[Pixel coordinate listings]

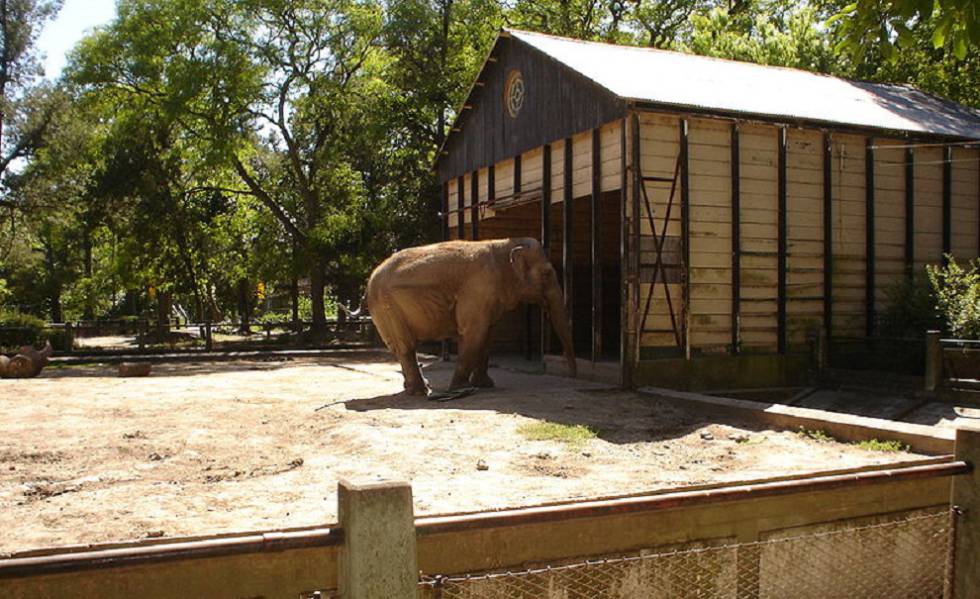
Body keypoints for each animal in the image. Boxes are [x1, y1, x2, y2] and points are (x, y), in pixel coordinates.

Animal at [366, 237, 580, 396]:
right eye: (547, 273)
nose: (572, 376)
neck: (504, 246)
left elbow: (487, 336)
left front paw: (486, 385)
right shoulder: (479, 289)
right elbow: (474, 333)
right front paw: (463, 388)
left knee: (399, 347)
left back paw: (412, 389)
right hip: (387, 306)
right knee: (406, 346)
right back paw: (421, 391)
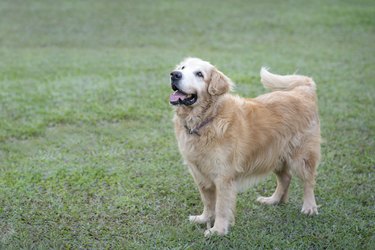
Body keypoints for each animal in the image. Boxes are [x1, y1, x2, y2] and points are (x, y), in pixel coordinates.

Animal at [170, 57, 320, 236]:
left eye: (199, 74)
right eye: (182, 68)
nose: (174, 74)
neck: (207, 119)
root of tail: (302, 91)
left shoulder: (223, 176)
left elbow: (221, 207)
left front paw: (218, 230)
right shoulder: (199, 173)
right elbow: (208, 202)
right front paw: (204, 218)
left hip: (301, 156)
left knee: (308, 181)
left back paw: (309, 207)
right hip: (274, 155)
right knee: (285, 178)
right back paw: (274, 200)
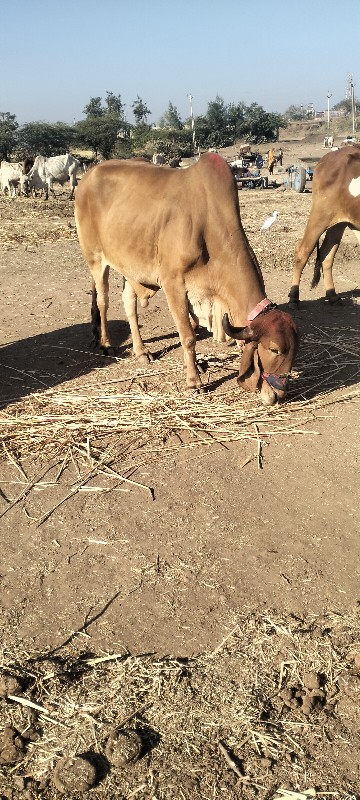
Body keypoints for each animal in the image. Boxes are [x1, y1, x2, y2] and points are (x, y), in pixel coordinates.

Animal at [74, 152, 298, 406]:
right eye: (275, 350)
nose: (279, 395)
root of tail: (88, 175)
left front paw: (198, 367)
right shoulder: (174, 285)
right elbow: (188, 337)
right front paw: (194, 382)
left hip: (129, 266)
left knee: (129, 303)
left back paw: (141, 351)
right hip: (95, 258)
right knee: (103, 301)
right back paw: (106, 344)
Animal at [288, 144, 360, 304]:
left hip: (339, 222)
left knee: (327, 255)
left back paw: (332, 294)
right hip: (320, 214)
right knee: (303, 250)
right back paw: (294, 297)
==
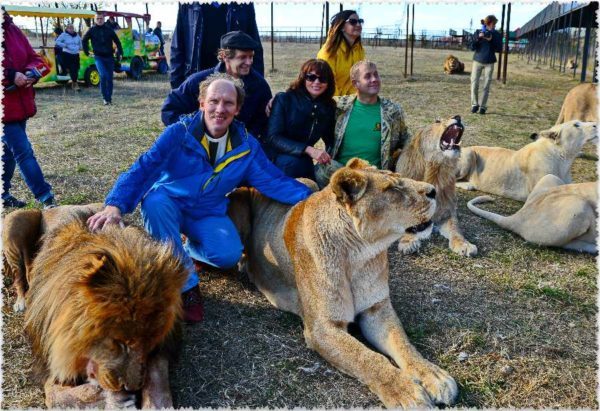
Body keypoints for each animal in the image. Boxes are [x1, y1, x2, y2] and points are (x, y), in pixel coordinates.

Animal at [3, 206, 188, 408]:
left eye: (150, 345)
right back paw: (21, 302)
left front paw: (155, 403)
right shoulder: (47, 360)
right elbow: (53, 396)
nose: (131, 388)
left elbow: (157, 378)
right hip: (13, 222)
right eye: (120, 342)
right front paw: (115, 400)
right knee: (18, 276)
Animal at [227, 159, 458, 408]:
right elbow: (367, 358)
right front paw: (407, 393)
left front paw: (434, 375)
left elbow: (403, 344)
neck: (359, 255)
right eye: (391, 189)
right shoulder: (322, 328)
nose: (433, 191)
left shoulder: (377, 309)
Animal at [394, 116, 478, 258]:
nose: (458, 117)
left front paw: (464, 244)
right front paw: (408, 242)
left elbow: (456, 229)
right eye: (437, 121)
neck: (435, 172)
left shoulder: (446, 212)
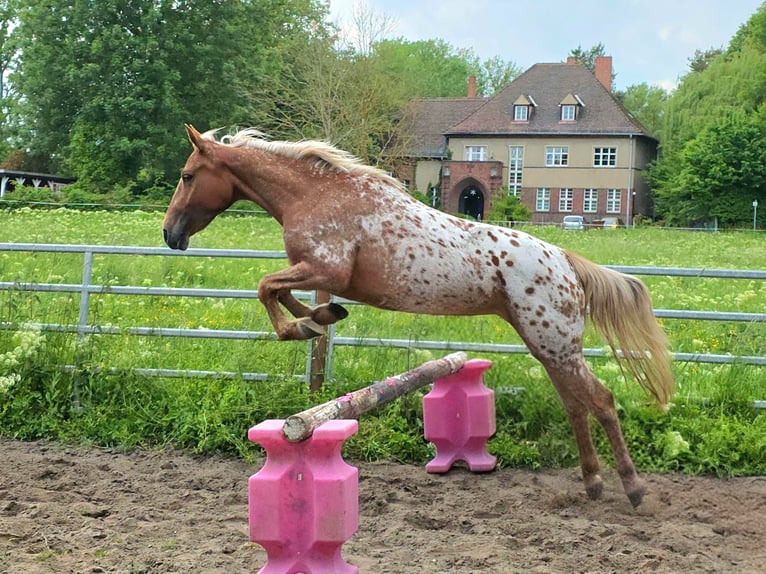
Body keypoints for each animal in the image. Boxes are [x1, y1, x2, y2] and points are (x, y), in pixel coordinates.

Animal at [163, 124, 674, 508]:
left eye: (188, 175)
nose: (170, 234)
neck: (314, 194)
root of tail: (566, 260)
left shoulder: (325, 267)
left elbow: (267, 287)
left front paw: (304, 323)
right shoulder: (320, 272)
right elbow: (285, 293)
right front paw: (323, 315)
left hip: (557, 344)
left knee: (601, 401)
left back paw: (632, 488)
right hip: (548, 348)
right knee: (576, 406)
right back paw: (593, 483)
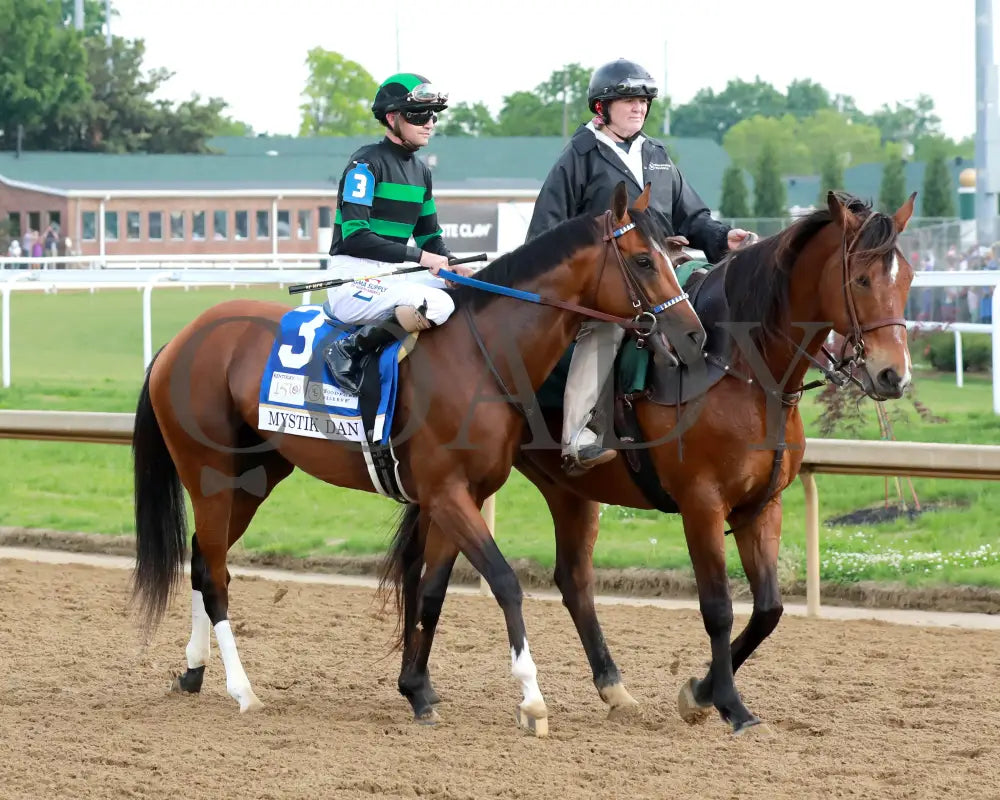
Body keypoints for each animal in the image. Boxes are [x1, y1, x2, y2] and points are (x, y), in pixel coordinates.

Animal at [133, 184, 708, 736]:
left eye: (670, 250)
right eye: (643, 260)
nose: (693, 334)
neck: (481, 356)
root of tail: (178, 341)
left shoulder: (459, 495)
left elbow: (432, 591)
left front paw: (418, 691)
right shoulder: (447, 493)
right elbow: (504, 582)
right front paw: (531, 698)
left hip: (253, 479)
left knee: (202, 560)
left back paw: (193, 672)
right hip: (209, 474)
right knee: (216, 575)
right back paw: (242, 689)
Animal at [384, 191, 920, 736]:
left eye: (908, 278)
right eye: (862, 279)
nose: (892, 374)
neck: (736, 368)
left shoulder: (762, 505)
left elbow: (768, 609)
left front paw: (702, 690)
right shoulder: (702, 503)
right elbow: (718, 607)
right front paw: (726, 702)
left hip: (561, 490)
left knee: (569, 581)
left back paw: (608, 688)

**What is expected:**
The answer must consist of every line above that contains the word "root".

**Reply to the task:**
root of tail: (302, 91)
root of tail: (88, 175)
root of tail: (566, 260)
root of tail: (178, 341)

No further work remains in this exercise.